• **SOURCE EXTRACT**
⟨

# Spark plugs seizing on high mileage engines:myth or fact?



## noquacks (Jun 5, 2010)

Just what I learned- no reason plugs have to "fuse"/sieze just cuz high mileage. If maintained well (who knows if your previous car owner did) shouldnt be a problem.


----------



## D-rock (May 23, 2011)

I've seen more spark plug boots/wires coming apart more often then plugs seizing in the heads. If replacing spark plugs I would suggest also doing wires on 100,000 mile service interval engines unless coil over style.


----------



## toolaholic (Jul 31, 2011)

D-rock said:


> I've seen more spark plug boots/wires coming apart more often then plugs seizing in the heads. If replacing spark plugs I would suggest also doing wires on 100,000 mile service interval engines unless coil over style.


Yeah I put ac delco professional wires on w/ dielectric grease in the boots.


----------



## cjm94 (Sep 25, 2011)

The ford 3 valve engines have issues with the plugs breaking off. But most others your more likely too have a plug come loose and blow out than seize in.


----------



## ukrkoz (Dec 31, 2010)

⟩

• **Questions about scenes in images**
⟨

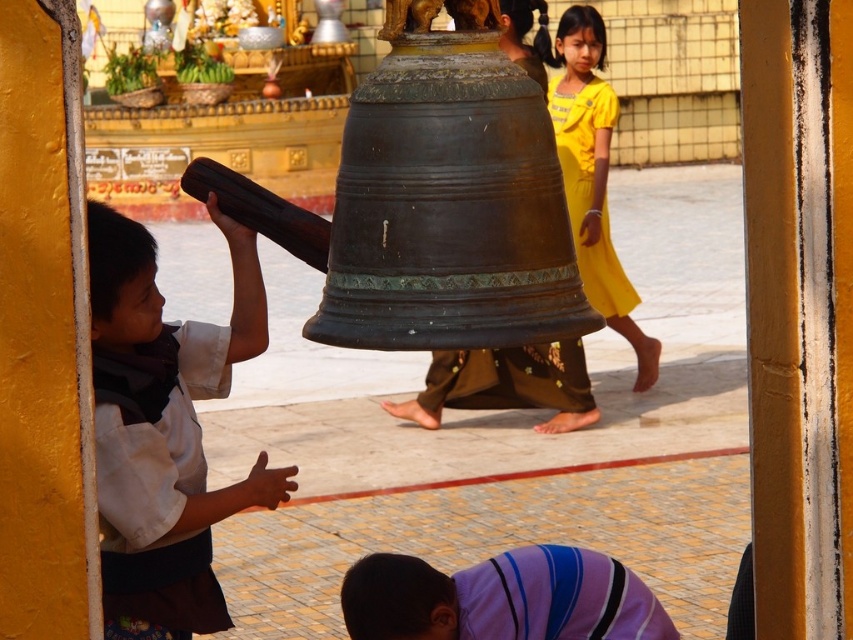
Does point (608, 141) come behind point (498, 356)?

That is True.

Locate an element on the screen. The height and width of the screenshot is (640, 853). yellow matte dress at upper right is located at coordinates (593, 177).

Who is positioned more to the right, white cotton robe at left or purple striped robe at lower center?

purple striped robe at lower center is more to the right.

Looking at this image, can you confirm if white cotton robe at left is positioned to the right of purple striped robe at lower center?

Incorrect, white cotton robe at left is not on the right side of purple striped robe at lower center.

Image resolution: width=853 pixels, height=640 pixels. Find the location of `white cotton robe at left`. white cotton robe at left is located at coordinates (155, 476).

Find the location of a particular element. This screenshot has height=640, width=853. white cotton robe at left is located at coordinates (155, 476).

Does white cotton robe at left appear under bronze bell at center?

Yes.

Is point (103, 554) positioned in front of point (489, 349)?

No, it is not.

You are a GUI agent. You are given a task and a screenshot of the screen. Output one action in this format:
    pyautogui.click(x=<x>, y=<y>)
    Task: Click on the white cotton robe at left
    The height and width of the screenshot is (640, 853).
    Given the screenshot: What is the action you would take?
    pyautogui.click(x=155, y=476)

⟩

• **TASKS FOR THIS EXERCISE**
a. Condense the paragraph of the spark plug thread that begins "I've seen more spark plug boots/wires" into a short bulleted list that keeps its main facts.
b. According to the spark plug thread, why does the poster D-rock recommend also replacing the wires when replacing spark plugs? Answer in one to three sentences.
c. Retype the stretch of the spark plug thread from "# Spark plugs" through "(May 23, 2011)".

• **ANSWERS PER TASK**
a.
- Spark plug boots and wires coming apart is seen more often than plugs seizing in the heads.
- When replacing spark plugs on engines with a 100,000-mile service interval, the wires should also be replaced, unless the engine is coil over style.

b. D-rock has seen spark plug boots and wires come apart more often than plugs seize in the heads. For that reason, D-rock suggests doing the wires along with the plugs on engines with a 100,000-mile service interval, unless they are coil over style.

c.
# Spark plugs seizing on high mileage engines:myth or fact?



## noquacks (Jun 5, 2010)

Just what I learned- no reason plugs have to "fuse"/sieze just cuz high mileage. If maintained well (who knows if your previous car owner did) shouldnt be a problem.


----------



## D-rock (May 23, 2011)